Against this attempted reliquidation the importer seasonably protested, claiming the same to be illegal on the ground that it contravened the statute of limitations contained in section 21 of the act of June 22, 1874.

The Board of General Appraisers overruled the protest.

Said section 21 is as follows:

Whenever any goods, wares, and merchandise shall have been entered and passed free of duty, and whenever duties upon any imported goods, wares, and merchandise shall have been liquidated and paid, and such goods, wares, and merchandise shall have been delivered to the owner, importer, agent, or consignee, such entry and passage free of duty and such settlement of duties shall, after the expiration of one year from the time of entry, in the absence of fraud and in the absence of protest by the owner, importer, agent, or consignee, be final and conclusive upon all parties.

The only question here is whether or not the attempted reliquidation of March 21, 1922, was or was not legal.

Importer contends that this attempted reliquidation is barred by the provisions of said section 21 inasmuch as it is not claimed that a pending protest or fraud justified it. Importer further contends that it is the uniform administrative and judicial rule that, when the rate of duty is changed while merchandise subject thereto is in customs warehouse, the collector must reliquidate the entry before or at the time of withdrawal and can not do so afterwards, and cites United States v. Comarota (2 Fed. 145); Treasury rulings found in T. D. 25453 and T. D. 33949; also opinions of the Board of General Appraisers in T. D. 22805 (G. A. 4865) and T. D. 23074 (G. A. 4930), and Taylor & Co. v.

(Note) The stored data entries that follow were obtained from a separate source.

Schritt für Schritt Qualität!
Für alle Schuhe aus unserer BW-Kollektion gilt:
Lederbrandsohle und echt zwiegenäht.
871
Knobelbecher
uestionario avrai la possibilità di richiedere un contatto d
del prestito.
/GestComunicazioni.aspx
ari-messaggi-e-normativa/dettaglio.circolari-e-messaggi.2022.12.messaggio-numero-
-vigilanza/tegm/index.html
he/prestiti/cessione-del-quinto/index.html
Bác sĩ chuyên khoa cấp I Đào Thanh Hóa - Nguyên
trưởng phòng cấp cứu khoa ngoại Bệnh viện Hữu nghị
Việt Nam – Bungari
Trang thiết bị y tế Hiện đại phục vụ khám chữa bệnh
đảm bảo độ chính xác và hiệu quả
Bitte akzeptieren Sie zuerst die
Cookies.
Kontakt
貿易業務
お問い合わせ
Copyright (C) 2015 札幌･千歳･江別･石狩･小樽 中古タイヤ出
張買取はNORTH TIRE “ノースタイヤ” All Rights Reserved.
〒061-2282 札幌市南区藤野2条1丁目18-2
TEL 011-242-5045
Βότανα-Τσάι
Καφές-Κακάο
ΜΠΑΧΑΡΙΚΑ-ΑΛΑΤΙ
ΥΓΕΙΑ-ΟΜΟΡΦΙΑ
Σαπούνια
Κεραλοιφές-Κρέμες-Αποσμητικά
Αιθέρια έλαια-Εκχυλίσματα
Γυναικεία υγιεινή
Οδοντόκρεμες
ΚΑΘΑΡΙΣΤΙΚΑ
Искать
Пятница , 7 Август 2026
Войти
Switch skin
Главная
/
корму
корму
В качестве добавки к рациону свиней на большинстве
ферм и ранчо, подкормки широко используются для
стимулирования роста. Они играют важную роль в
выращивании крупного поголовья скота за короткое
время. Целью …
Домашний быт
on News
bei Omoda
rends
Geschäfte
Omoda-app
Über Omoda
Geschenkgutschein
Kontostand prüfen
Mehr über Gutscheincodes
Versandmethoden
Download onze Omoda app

United States (11 Ct. Cust. Appls. 15; T. D. 38636).

The Government contends that the liquidation of January 4, 1918, was not in fact a liquidation for the purposes of this case, because no duties were then settled or paid and the merchandise was not delivered to importer; and also because the subsequent revenue act, approved February 24, 1919, changed the rate of duty thereon; further, that there was no liquidation and settlement of duties within the meaning of section 21 at the time the merchandise was withdrawn from customs custody; that said section has no application to a case where a new statute intervenes and expressly imposes additional duties; that the collector, as a matter of law, was not required to liquidate the entry at the time the goods were withdrawn; that he had authority to liquidate the same at any time thereafter; that the payment of duties at the time of withdrawal must be regarded as a payment of estimated duties only; and that, therefore, the so-called reliquidation of March 21, 1922, was the only liquidation of the entry and was lawful and valid.